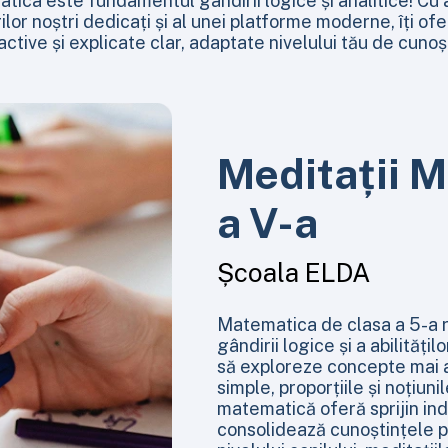
ica este fundamentul gândirii logice și analitice! Cu 
lor noștri dedicați și al unei platforme moderne, îți ofe
active și explicate clar, adaptate nivelului tău de cunoș
Meditații M
a V-a
Școala ELDA
Matematica de clasa a 5-a r
gândirii logice și a abilități
să exploreze concepte mai ab
simple, proporțiile și noțiun
matematică oferă sprijin indi
consolidează cunoștințele pr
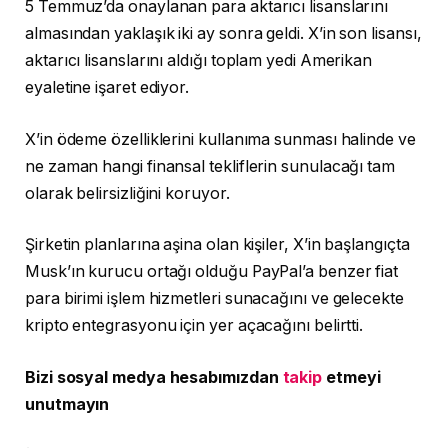
5 Temmuz’da onaylanan para aktarıcı lisanslarını
almasından yaklaşık iki ay sonra geldi. X’in son lisansı,
aktarıcı lisanslarını aldığı toplam yedi Amerikan
eyaletine işaret ediyor.
X’in ödeme özelliklerini kullanıma sunması halinde ve
ne zaman hangi finansal tekliflerin sunulacağı tam
olarak belirsizliğini koruyor.
Şirketin planlarına aşina olan kişiler, X’in başlangıçta
Musk’ın kurucu ortağı olduğu PayPal’a benzer fiat
para birimi işlem hizmetleri sunacağını ve gelecekte
kripto entegrasyonu için yer açacağını belirtti.
Bizi sosyal medya hesabımızdan
takip
etmeyi
unutmayın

### Task item
Reproduce, word for word, the part of the records that opens with the line containing "5 Temmuz’da onaylanan" and closes with the line containing "Musk’ın kurucu ortağı".

### Response
5 Temmuz’da onaylanan para aktarıcı lisanslarını
almasından yaklaşık iki ay sonra geldi. X’in son lisansı,
aktarıcı lisanslarını aldığı toplam yedi Amerikan
eyaletine işaret ediyor.
X’in ödeme özelliklerini kullanıma sunması halinde ve
ne zaman hangi finansal tekliflerin sunulacağı tam
olarak belirsizliğini koruyor.
Şirketin planlarına aşina olan kişiler, X’in başlangıçta
Musk’ın kurucu ortağı olduğu PayPal’a benzer fiat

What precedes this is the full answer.